Problem Description
Alice and Bob play a game with n stones. On each turn, the current player removes any non-zero square number of stones from the pile. The player who cannot make a move loses. Given n, determine if Alice (starting first) can force a win if both play optimally.
Key Insights
- Use Dynamic Programming (DP) where dp[i] indicates if the current player can win with i stones.
- For each state i, iterate over all perfect square numbers j^2 that are <= i.
- If there is any move that leads to a losing state for the opponent (dp[i - j^2] is false), then dp[i] becomes true.

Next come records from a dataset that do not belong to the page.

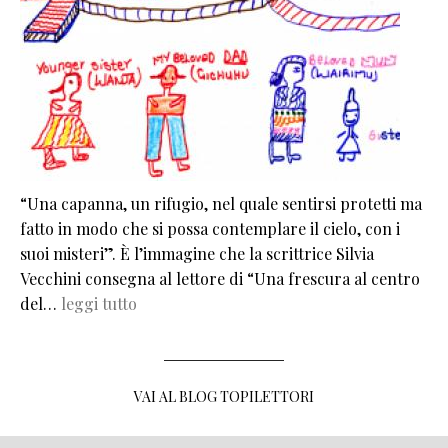
“Una capanna, un rifugio, nel quale sentirsi protetti ma
fatto in modo che si possa contemplare il cielo, con i
suoi misteri”. È l’immagine che la scrittrice Silvia
Vecchini consegna al lettore di “Una frescura al centro
del…
leggi tutto
VAI AL BLOG TOPILETTORI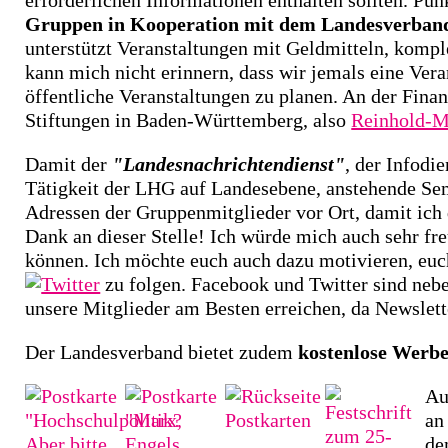
erforderlichen Informationen enthalten sollten. Pun
Gruppen in Kooperation mit dem Landesverban
unterstützt Veranstaltungen mit Geldmitteln, kompl
kann mich nicht erinnern, dass wir jemals eine Ver
öffentliche Veranstaltungen zu planen. An der Finan
Stiftungen in Baden-Württemberg, also
Reinhold-M
Damit der
"Landesnachrichtendienst"
, der Infodi
Tätigkeit der LHG auf Landesebene, anstehende Semi
Adressen der Gruppenmitglieder vor Ort, damit ich
Dank an dieser Stelle! Ich würde mich auch sehr fr
können. Ich möchte euch auch dazu motivieren, eu
zu folgen. Facebook und Twitter sind neb
unsere Mitglieder am Besten erreichen, da Newslett
Der Landesverband bietet zudem
kostenlose Werbe
Au
an
de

- Base case: dp[0] is false since with 0 stones, the current player loses.
Space and Time Complexity
Time Complexity: O(n * sqrt(n))
Space Complexity: O(n)
Solution
We use a bottom-up dynamic programming approach with an array dp of size n + 1. The dp array stores whether the current player can force a win when there are i stones remaining.
- Initialize dp[0] = false since no stones mean loss.
- For each number from 1 to n, check every perfect square number less than or equal to i.
- If there exists a perfect square removal that leaves the opponent in a losing position, set dp[i] to true.
- The final answer is dp[n].
This solution leverages the fact that optimal substructure exists and that by simulating every valid move (each removal of a perfect square), we can determine the outcome for each state.